● Text
===============
Here’s an interesting statistic: 86% of HR professionals agree that HR is becoming a lot more like marketing. There’s been a shift in the industry that requires HR professionals to put on their marketing hats in order to get the very best talent in their pipelines.
You may not be selling a product or service to customers. However, you’re still selling something: your company. You need to convince talent that you’re the right place to work, while finding a way to stand out from all of the other employers who are trying to do that very same thing.
“But, I’m not a marketing whiz!” you’re thinking now, “I work in human resources!”
Don’t panic just yet. Even if you don’t consider yourself a marketer, there are still some things you can do to apply some tried and true marketing approaches to the recruitment process.
How? Well, during our recent webinar, we picked the brains of some of the best people in the business.
Laura Bilazarian, CEO and Co-founder of Teamable, Alex Duell, Director of Recruiting at Beamery, and our own Melissa Matlins, VP of Marketing here at The Muse, chatted about everything you need to know to think more like a marketer and get your employer brand out in front of both active and passive talent.
1. Be Proactive and Strategic
Step back for a moment and think about the very goal of marketing: to get your company and product/service in front of a target audience, rather than waiting for them to stumble upon it.
Duh, right? As simple as it might seem, that’s the first marketing principle that you need to apply to your recruitment efforts. You need to be as proactive as possible, and that involves hashing out a real strategy for talent attraction.
Yesterday’s recruiters relied on a “smile and dial” type of approach. They blanketed the world in cold calls and generic LinkedIn messages. But any outreach does not equal good outreach.
The people leaders who are really knocking their recruiting efforts out of the park recognize the importance of mapping out their talent experience from attraction to retention, and then figuring out how to proactively and effectively target and engage candidates in each stage of the hiring funnel, including above the funnel, before a candidate has even applied.
2. Develop Target Personas
A key piece of being proactive is having a solid grasp on exactly the type of talent you’re aiming to attract. You probably already have personas for your ideal customers, and you should do the same thing for your ideal candidates.
===============
● Stored entries
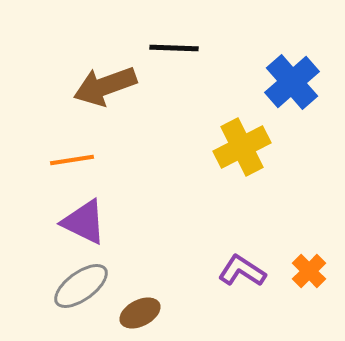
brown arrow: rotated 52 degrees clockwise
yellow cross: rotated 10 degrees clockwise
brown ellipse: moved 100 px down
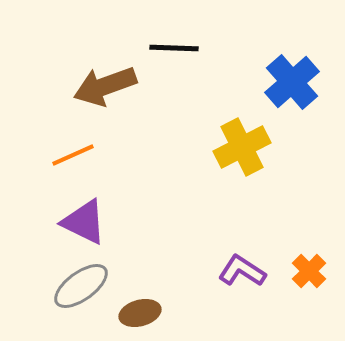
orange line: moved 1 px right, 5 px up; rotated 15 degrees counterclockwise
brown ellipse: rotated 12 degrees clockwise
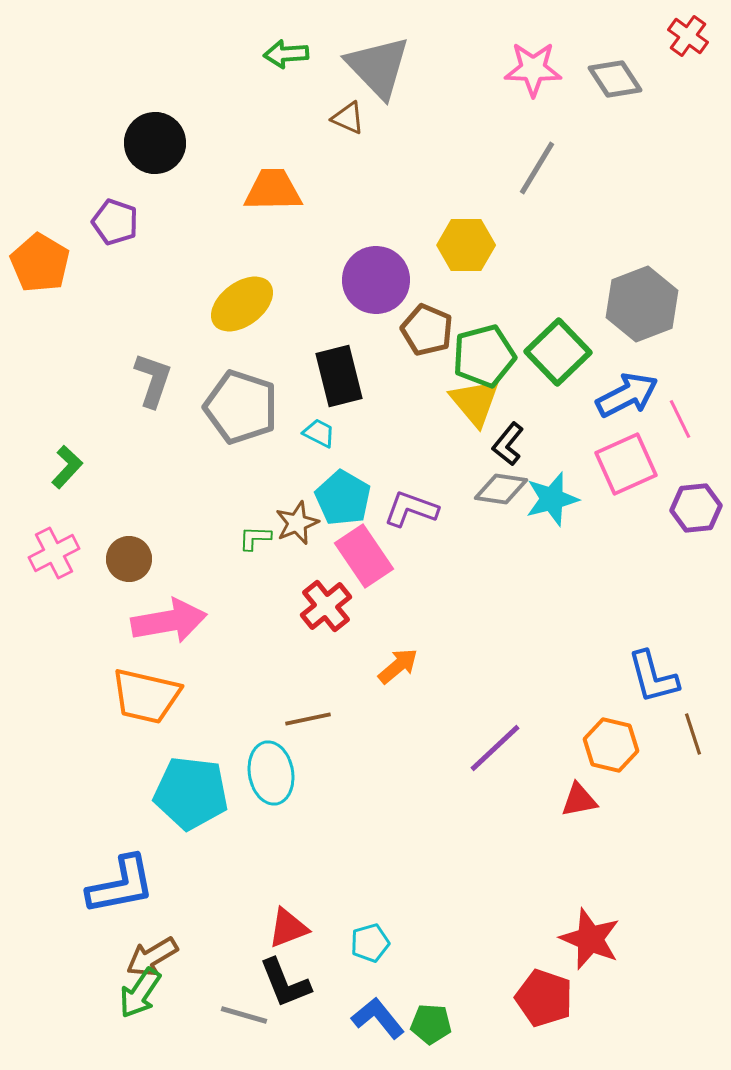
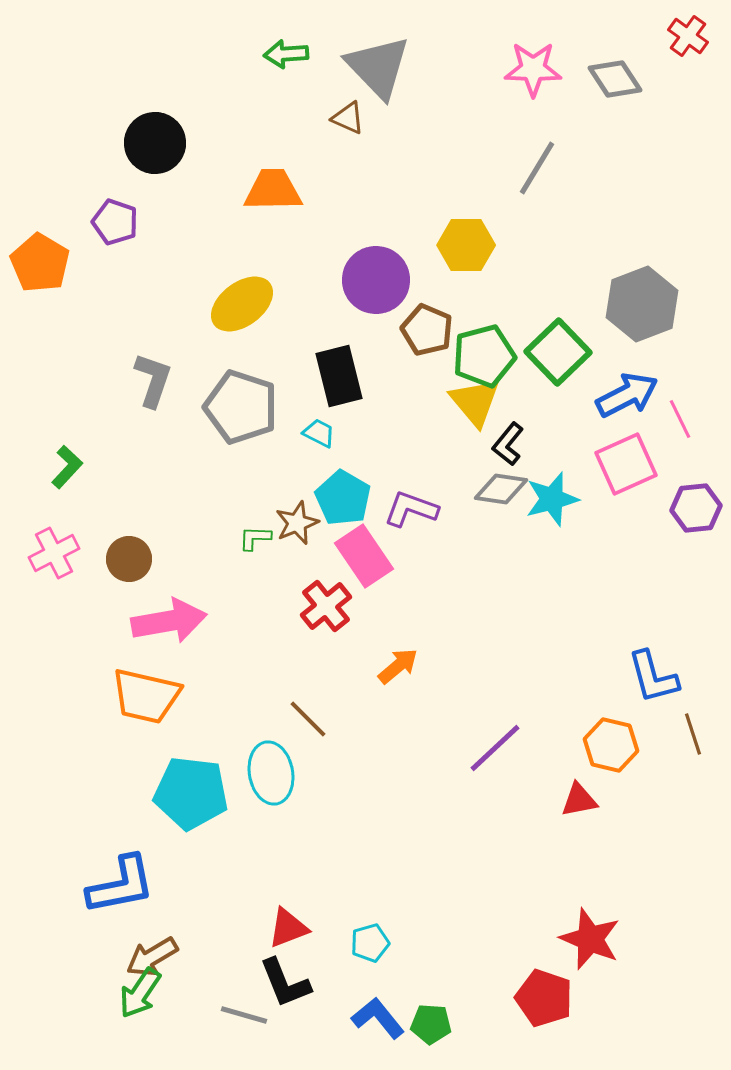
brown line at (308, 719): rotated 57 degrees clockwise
===============
● Task description
How would you put this sentence from the recruiting text into Spanish: "You may not be selling a product or service to customers."? This data has no connection to the recruiting text.

● Correct answer
Puede que no estés vendiendo un producto o servicio a clientes.